There are different attitudes to Culture within the northern communities. Loyalists are resentful that nationalists seem to have a monopoly of culture. Hollywod does “Michael Collins” and “The Wind That Shakes The Barley” but where is the Loyalist screenplay?
Re-Imaginings of “Northern Ireland”
Imelda Foley spoke about theatre work on the Shankill Road and community art in general. David Park, the writer told us that Art comes from a narrative and that very little of the drama, books and stories relating to the Troubles will actually endure. The Troubles have actually damaged us creatively. “Artists can’t live off the Troubles forever”.
Writing and other forms of art are about exploring what it is to be human. And these narratives must be true. He was saying that Art cannot be produced to order for the Common Good.
Tim Loane, theatre director went further. We are a society in denial and Art is our Prozac. We don’t need more Prozac Art. Art is not social engineering. With community art, we have fostered Inclusivity in place of Excellence. Art is NOT fireworks and face painting. It is not the function of the Arts to engage in Reconciliation and took a side swipe at Ulster Scots and Irish.
According to Loane, the simple truth is that our indigenous artists are tribal. We actually encouraged Michael Stone to believe he is an artist and Danny Morrison to believe he is a playwright.

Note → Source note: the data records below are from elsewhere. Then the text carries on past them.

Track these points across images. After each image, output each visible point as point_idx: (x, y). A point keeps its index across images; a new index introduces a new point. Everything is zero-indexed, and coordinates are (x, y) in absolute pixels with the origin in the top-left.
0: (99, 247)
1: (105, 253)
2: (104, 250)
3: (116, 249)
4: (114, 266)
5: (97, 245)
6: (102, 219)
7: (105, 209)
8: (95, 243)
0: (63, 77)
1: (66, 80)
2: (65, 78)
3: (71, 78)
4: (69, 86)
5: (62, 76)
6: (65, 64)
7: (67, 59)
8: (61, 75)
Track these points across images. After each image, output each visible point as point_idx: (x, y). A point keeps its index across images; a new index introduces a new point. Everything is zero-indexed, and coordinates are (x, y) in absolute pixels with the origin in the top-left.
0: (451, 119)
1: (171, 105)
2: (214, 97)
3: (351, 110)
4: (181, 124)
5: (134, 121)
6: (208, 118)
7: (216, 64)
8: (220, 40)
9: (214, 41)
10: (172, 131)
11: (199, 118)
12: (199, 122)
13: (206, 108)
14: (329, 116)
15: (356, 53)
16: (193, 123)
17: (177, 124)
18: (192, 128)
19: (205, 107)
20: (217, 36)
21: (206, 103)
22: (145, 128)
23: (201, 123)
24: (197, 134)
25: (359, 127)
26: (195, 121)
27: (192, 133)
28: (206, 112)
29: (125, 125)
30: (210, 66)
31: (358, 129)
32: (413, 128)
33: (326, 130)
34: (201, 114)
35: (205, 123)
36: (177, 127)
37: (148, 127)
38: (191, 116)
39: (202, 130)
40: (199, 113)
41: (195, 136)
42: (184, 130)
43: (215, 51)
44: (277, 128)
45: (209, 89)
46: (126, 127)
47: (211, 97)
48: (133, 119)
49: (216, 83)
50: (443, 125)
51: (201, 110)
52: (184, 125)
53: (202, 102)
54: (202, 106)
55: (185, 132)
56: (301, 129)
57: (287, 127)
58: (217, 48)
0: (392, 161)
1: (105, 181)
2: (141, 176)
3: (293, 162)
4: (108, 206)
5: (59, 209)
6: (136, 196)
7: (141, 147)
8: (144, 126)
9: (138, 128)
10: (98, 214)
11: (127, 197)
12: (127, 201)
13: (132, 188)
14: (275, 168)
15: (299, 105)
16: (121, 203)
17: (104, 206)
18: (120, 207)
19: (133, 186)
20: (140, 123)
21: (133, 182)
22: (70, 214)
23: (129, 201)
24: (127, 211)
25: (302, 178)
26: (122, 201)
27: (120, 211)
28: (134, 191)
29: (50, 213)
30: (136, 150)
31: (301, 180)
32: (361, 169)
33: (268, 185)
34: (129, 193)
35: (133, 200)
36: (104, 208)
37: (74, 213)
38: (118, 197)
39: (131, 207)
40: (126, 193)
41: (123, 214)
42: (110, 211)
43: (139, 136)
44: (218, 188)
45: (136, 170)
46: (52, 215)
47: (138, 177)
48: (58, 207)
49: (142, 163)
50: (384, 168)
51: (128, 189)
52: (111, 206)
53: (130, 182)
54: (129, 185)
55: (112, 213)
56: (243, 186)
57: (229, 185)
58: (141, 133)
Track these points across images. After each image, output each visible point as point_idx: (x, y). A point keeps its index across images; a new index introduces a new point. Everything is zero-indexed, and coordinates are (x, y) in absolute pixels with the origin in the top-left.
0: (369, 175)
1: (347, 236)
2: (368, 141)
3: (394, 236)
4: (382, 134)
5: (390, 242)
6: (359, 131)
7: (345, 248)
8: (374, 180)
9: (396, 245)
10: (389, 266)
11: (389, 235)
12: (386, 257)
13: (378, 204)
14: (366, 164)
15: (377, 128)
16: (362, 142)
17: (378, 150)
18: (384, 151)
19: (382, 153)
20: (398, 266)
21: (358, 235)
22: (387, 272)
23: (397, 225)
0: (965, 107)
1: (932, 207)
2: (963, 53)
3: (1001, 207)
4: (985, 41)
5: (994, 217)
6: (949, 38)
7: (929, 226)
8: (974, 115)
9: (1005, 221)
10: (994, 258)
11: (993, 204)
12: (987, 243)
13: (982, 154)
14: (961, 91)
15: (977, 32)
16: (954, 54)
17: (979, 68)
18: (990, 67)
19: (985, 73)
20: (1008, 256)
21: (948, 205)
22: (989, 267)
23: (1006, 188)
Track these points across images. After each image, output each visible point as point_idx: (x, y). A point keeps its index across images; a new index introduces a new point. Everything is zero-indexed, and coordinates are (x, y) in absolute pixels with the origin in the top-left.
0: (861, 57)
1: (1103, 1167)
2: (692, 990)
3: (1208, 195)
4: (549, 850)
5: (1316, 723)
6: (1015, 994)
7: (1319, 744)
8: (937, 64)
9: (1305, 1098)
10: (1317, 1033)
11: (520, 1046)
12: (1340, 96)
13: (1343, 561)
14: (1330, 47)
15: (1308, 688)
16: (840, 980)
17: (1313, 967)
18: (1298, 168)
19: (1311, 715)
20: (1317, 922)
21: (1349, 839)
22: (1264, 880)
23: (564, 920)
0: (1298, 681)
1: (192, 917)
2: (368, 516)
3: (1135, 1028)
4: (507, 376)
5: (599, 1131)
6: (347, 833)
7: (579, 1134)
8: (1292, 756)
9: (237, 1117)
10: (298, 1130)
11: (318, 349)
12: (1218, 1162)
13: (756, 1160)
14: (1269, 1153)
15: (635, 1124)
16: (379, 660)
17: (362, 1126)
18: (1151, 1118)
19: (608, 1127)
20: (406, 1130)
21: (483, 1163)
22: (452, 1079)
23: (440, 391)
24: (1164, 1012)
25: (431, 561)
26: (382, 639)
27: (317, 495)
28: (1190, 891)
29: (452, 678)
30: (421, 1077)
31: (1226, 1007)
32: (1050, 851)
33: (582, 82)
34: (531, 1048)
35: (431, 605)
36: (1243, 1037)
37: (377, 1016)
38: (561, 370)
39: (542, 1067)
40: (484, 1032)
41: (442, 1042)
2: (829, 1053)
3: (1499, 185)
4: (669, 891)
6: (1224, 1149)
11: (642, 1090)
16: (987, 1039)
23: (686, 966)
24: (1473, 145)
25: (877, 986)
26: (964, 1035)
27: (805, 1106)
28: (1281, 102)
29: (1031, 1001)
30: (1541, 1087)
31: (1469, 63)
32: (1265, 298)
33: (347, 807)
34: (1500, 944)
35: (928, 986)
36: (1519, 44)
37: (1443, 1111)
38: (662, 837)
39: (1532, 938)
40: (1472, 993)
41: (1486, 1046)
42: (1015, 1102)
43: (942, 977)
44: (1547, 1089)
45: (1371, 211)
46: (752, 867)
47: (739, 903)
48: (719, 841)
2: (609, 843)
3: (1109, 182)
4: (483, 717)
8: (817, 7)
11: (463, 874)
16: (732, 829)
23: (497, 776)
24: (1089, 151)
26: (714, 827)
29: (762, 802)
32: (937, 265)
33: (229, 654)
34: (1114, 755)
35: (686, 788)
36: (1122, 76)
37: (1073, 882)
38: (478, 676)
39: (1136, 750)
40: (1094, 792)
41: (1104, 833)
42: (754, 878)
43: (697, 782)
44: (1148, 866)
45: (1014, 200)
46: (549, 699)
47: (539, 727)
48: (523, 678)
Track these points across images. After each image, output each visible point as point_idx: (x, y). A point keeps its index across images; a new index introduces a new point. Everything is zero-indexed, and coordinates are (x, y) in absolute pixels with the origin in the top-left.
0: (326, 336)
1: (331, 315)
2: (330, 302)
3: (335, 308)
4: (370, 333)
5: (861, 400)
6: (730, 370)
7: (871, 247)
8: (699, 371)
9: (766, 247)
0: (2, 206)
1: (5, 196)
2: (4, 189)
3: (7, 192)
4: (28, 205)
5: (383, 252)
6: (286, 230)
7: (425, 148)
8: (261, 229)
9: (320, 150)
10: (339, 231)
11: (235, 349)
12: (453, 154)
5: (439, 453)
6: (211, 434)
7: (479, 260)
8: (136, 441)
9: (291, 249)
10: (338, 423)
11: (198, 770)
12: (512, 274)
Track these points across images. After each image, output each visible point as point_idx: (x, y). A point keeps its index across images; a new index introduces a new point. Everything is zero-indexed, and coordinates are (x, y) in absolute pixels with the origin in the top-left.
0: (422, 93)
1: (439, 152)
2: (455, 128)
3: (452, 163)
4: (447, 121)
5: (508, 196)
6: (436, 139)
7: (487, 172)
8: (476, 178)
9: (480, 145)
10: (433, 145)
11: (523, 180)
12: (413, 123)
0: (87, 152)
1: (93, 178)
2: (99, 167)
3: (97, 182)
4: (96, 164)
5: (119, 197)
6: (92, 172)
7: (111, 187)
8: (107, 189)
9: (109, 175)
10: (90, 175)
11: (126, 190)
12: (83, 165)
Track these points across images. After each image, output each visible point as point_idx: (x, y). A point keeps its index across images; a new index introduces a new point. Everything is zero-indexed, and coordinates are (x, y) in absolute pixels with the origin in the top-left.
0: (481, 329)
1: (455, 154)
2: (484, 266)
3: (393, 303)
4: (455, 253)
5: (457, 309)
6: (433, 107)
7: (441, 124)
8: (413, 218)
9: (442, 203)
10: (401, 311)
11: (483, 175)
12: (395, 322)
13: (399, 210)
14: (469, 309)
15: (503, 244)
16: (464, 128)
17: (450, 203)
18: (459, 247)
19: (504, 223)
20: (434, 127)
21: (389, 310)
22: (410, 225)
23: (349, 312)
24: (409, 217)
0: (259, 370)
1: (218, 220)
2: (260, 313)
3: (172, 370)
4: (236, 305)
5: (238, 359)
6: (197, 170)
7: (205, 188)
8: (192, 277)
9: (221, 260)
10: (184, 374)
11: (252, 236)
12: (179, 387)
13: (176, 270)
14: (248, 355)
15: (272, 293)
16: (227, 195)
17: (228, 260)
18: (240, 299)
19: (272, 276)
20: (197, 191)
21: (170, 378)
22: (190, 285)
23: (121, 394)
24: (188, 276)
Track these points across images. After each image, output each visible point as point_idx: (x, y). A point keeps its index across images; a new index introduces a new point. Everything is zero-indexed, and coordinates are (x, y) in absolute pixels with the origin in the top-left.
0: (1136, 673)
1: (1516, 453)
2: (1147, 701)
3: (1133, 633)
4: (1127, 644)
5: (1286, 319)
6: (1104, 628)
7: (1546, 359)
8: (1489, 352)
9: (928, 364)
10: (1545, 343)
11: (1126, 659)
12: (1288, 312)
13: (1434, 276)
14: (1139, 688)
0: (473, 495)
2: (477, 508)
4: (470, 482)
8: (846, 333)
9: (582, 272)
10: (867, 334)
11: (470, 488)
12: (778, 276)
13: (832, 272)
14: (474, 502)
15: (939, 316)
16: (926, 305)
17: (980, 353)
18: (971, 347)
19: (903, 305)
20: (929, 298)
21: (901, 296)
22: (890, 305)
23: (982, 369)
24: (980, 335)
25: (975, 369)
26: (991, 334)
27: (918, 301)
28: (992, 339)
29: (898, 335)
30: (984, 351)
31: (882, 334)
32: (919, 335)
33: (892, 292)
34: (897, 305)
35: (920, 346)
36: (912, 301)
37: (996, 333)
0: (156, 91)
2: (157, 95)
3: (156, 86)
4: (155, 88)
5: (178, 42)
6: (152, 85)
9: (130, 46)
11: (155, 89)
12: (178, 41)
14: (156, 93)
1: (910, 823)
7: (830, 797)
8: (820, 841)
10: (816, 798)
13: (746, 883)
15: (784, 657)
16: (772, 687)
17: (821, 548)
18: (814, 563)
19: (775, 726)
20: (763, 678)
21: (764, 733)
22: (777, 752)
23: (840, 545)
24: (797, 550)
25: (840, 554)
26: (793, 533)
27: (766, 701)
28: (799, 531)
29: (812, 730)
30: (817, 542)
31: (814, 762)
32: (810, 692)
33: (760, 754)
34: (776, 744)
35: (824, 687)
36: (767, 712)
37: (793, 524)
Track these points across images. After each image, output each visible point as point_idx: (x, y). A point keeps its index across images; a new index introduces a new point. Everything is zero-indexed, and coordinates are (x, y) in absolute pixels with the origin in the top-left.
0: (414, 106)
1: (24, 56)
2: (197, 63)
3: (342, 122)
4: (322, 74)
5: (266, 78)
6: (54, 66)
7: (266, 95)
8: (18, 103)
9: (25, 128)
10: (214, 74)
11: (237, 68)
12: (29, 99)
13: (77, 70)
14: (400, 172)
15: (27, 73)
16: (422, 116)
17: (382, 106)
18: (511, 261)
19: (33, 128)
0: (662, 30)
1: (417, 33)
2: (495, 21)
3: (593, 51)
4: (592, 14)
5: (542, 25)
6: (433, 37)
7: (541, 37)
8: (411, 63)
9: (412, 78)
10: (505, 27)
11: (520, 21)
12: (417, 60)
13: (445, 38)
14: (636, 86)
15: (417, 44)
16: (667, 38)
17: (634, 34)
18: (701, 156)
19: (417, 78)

He criticised a play “We Held Your Secrets” (authors name I did not catch) where an American director had taken real life stories of victims and edited them into a drama. It was obscene “Troubles Porn”…..a means for people who have not suffered at all to “get off on other peoples misery”.
He said that the impuse for Art to be part of a Reconciliation Process is coming from outsiders and do-gooders. How risible is it that “the City of Culture does not have a professional theatre”?
For me, Loane overdid the passion. It resulted in a heated exchange between him (he was forced to back pedal a little) by the force of feeling) and two women community writers, who accused him of elitism.
Eamonn McTeagues artistic speciality is photographing and displaying the Belfast murals. He is particularly interested in their changing nature. A contribution from the floor. was telling. Seemingly one of the walls on the Ormeau Road in his presentation had actually been the scene of a 1970s killing…….a young man who was painting a mural.
The final session “Arts and Culture After the Conflict” was effectively the Gerry Anderson Show. Frankly nobody on the panel, Pauline Ross (Community Theatre in Derry), Alan Gillis (Belfast poet), Robert Ballagh (Dublin artist) Glenn Patterson (Belfast writer) spoke about Conflict Resolution..
It was back and forth banter about Pattersons hasty retreat from a Lisburn bar as his red velours trousers were causing a disturbance, Ballagh selling his guitar to Phil Lynnott, Gerry Anderson loaning Lynnott a tenner in the gents in a Dublin bar…….and well I guess you had to be there.
Yet for me the single most poignant moment of the day was Anderson’s recollection of a suppressed memory from St Patricks Day in Derry on St Patricks Day 1952. I wont elaborate on that.
So what did we learn about Conflict Resolution and Art? There was a general acceptance that it is not the responsibility of artists to be involved. There is possibly a bigger debate about Art being subsidised. Whether at community or professional level, is the artist obliged to follow the wishes of a patron.
The other most noticeable theme was that so many “History” and “Politics” registered names from QUB who failed to attend.
We already know from a previous post that the Churches aren’t overly concerned about playing a part in Conflict Resolution. Neither are Historians who value the historical record above its re-writing for the perceived benefit to Society. And the Arts people feel the same way.
Yet that’s the point that Pat Cooke, the Historian made at the very start of the day. When you escape from History, you don’t really know where you will end up.